Mark Zuckerberg, who at 33 already ranks as one of the most influential Jews in American history, just delivered Harvard’s 2017 commencement address. Zuckerberg’s text should be required reading for anyone curious about Facebook’s agenda, millennial attitudes, modern elite college groupthink – and the challenges facing American Jewry.
Here’s the good news. Zuckerberg was charming, idealistic, inspirational. He urged his fellow millennials to care, to reach out, to give back to the community and the world, which have given them so much. “The challenge for our generation,” he said, “is creating a world where everyone has a sense of purpose.” He told a lovely story about John Kennedy visiting NASA in the 1960s and asking a janitor there, who was carrying a broom, what he was doing. The janitor responded: “Mr. President, I’m helping put a man on the moon.” Purpose, Zuckerberg explained, “is that sense that we are part of something bigger than ourselves, that we are needed, that we have something better ahead to work for.”

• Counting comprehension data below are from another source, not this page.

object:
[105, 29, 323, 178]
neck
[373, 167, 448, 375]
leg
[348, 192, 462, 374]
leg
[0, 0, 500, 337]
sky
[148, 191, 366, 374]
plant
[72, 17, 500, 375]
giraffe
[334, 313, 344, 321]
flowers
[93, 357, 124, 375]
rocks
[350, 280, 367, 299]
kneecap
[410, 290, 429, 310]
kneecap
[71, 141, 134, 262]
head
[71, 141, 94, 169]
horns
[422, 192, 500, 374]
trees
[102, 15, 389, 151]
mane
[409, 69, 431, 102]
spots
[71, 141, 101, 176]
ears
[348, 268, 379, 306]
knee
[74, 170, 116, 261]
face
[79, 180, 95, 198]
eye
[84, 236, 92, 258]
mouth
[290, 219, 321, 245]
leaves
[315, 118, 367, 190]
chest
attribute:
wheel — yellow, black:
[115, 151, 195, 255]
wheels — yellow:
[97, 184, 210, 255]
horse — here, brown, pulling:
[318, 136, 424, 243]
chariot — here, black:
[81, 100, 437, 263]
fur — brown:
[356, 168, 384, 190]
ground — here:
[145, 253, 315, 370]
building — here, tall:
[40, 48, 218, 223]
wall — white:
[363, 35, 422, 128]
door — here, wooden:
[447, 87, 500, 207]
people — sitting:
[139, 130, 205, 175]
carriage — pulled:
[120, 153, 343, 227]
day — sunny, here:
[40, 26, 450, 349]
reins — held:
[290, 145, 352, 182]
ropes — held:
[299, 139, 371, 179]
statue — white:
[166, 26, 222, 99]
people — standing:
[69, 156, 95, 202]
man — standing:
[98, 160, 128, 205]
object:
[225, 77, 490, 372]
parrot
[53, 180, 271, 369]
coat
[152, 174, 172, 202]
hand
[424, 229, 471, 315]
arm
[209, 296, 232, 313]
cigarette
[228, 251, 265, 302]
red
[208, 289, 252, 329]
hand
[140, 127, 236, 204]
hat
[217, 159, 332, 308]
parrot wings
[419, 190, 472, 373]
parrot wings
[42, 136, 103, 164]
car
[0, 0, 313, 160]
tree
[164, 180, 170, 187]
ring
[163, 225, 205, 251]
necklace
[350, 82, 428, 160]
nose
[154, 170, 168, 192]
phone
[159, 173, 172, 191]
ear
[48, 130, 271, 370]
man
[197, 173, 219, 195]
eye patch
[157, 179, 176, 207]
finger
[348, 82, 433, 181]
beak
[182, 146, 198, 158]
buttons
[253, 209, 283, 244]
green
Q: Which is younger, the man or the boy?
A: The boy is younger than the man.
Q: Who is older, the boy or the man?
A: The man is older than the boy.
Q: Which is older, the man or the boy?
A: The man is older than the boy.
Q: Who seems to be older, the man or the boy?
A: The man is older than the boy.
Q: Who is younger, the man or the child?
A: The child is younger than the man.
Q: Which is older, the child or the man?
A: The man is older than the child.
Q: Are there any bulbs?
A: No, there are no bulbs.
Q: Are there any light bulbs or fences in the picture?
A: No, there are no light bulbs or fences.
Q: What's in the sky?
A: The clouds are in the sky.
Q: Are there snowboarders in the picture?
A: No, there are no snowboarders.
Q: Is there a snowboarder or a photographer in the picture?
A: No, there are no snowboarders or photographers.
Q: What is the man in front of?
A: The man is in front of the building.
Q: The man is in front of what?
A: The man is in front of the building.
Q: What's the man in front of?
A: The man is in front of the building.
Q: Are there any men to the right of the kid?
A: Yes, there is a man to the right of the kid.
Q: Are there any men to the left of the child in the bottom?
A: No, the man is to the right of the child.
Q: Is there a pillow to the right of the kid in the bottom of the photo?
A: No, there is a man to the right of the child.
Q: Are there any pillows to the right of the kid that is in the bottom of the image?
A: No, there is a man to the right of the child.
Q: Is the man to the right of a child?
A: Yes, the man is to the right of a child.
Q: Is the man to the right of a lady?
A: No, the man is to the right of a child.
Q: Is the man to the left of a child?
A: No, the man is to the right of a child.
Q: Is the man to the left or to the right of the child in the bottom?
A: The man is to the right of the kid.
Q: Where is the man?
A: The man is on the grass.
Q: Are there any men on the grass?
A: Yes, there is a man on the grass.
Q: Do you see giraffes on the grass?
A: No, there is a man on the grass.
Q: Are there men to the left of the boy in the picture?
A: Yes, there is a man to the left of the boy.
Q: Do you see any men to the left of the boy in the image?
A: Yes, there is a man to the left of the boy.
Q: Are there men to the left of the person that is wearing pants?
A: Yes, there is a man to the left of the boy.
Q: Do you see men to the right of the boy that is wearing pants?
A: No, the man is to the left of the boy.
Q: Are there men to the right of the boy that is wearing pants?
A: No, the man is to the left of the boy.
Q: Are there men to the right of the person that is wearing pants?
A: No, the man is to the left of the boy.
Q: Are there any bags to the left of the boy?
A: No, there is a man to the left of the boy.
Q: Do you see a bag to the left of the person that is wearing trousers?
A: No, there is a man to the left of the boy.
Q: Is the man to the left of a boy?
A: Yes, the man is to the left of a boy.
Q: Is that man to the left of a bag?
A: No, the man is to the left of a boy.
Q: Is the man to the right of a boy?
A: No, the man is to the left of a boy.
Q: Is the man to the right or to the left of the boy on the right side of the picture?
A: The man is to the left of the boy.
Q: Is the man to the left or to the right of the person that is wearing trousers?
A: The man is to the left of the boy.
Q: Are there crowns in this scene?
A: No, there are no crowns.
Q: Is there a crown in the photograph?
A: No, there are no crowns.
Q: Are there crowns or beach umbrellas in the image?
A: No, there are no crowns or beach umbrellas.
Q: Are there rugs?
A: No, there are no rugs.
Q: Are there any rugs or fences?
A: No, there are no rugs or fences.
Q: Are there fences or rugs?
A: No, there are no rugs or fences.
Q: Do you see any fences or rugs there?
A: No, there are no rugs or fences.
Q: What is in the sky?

Here’s the bad news: although Zuckerberg excited many Jews by concluding with the “Mishebeirach” prayer he uses as a source of wisdom, his speech was superficially Jewish and deeply non-Zionist. Zuckerberg echoed and now reinforces the postmodern Ivy League Judaism he learned at Harvard: nationalism is bad, cosmopolitanism is good, and identities should not be delivered in the national packages that have worked so well for the past two centuries (with occasional disasters, too!). Instead, he peddled the broad borderless platform Facebook represents and elite American educations today endorse.
Zuckerberg understands that the decline in communal workplace cultures and other communities leaves millions feeling “disconnected and depressed.” But while he wants everyone “taking on big meaningful projects together,” he falls for the classic American Jewish contradiction.